I do my artistic work on my mac, combining photos, paintings and whatnot to get the expression I am after. That means that my work is classed as "New Media"-art. For some reason this kind of artistic expression isn't quite accepted yet. Time after time I've heard from audience or galleries: But... do you paint the pictures? - Well, no. But at least you take the photos yourself? Er, no, not necessarily. And then I have to explain, that sometimes I use my own photos or paintings as artistic raw material, other times photos I have found on the Internet that fits with what I am after. "Oh! You use PHOTOSHOP!" they exclaim and run screaming away.

Of course, it was the same when artists started to experiment with acrylics instead of oil paint. And I suppose Jan van Eyck got the same reaction when he started using oil paint back in the 15th century, - after all it only is egg tempera that makes Real Art... :D

An Angel of peace

The Dearest One

We live in a time of trouble and worry, as many others before us have – of course. But still, the growth of aggression and lessening of generosity and understanding is both sad and troubling, I feel. This summer I've made this artwork of an angel of Gods' peace and love, I call it "The Dearest One".



It's so easy to spend one's life simply longing. Longing to get home from work. Longing for the week-end. Longing to pay-day. Longing for Christmas. Longing for summer. Longing to be a pensioner.

It's so easy to spend one's life simply hoping. Hoping to win in the lottery. Hoping that everything will change. One day.

It's so easy to spend one's life simply dreaming. Sitting in front of the TV. Reading a book. Watching a movie. Surfing the internet. Escaping on a holiday to the south. Dreaming.

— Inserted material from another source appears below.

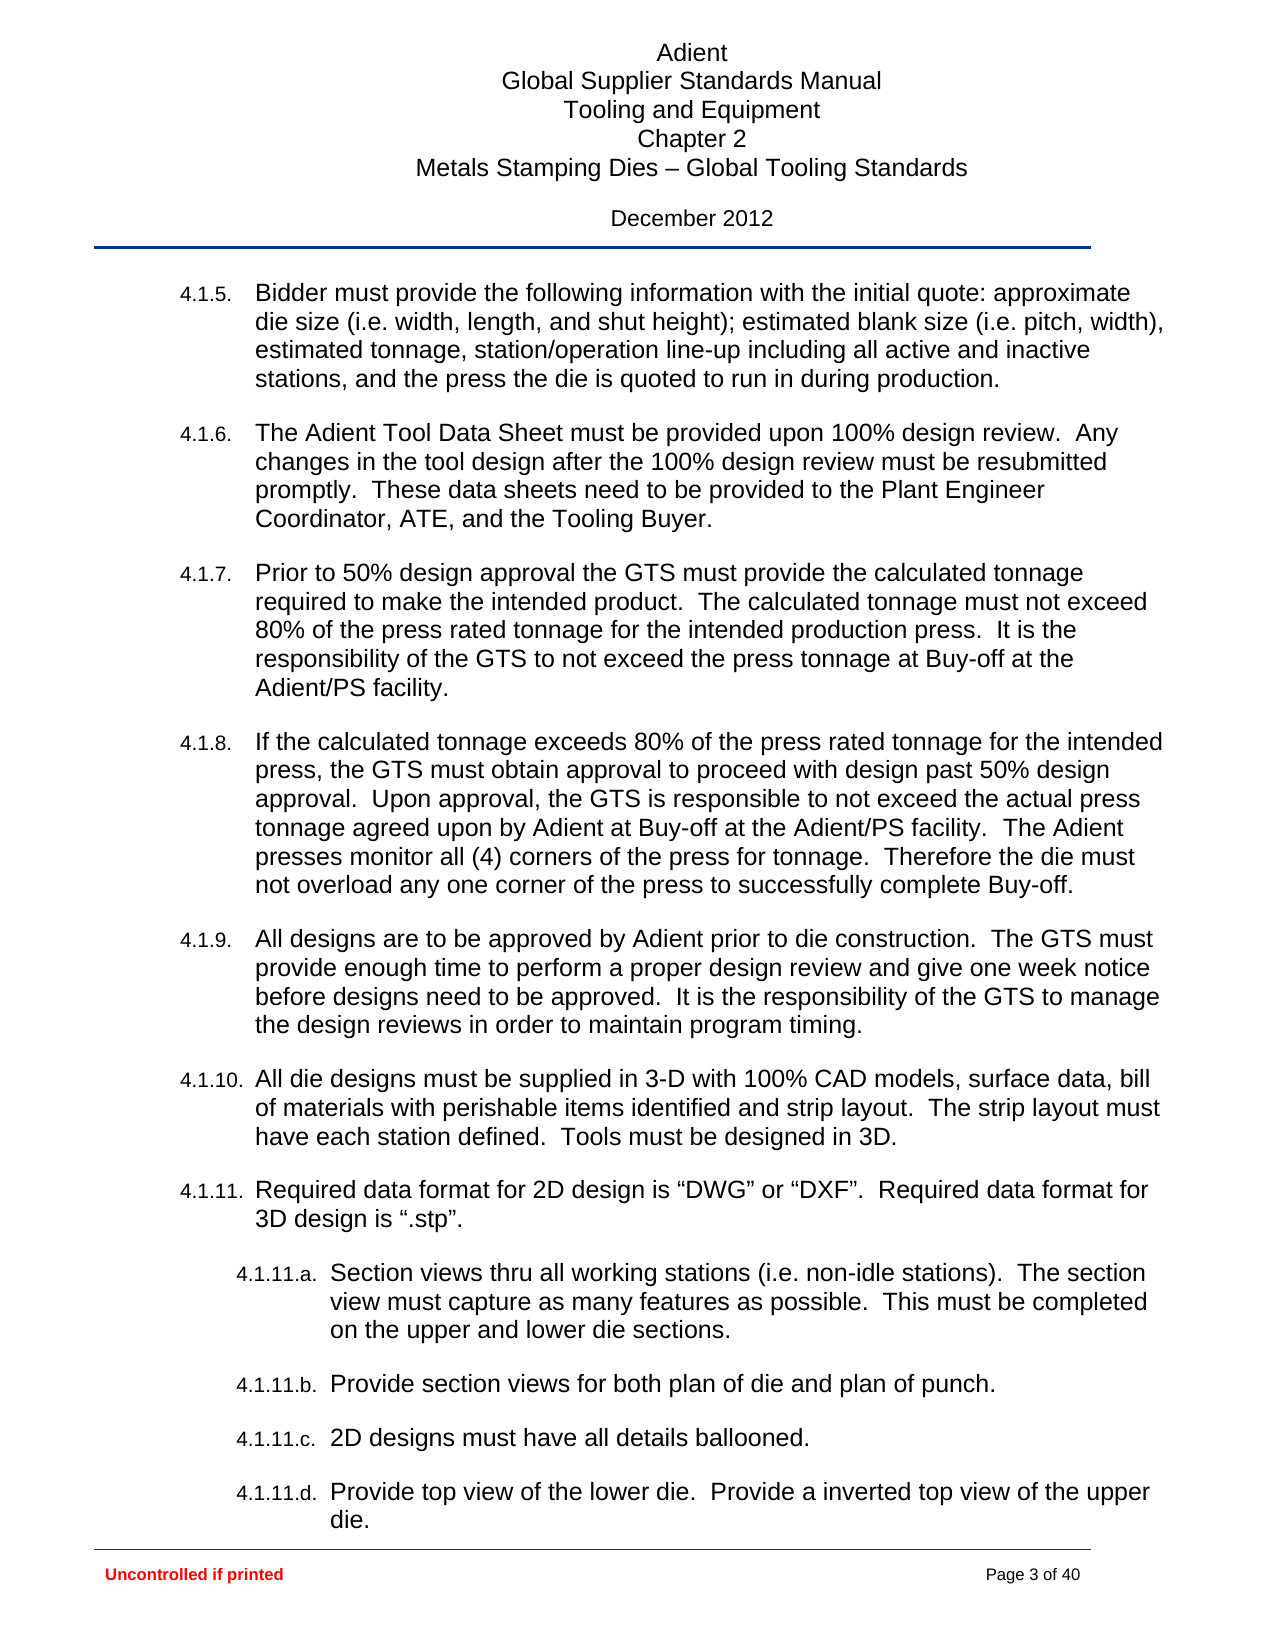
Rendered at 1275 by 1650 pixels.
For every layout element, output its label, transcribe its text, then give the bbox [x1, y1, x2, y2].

One has to start living instead.

Ill-fitting theories


Some of our central constants is rather odd and doesn't quite "fit in". Doing math on a circle leaves you working with π, which is 3.14159261... (decimals on to infinity). A square is not much better, there you suddenly stumble over the square root of 2, just as long and curious. And the central geometric constant of aestethics, and nature – the golden mean – phi, is in the same way without end. Could it possibly be that our mathematics doesn't quite fit the world, when these central constants turn out so strange in the mathematical system? Or - is it simply so that
neither geometric constants nor mathematical simplicity can excactly decribe a knobbly and strange universe?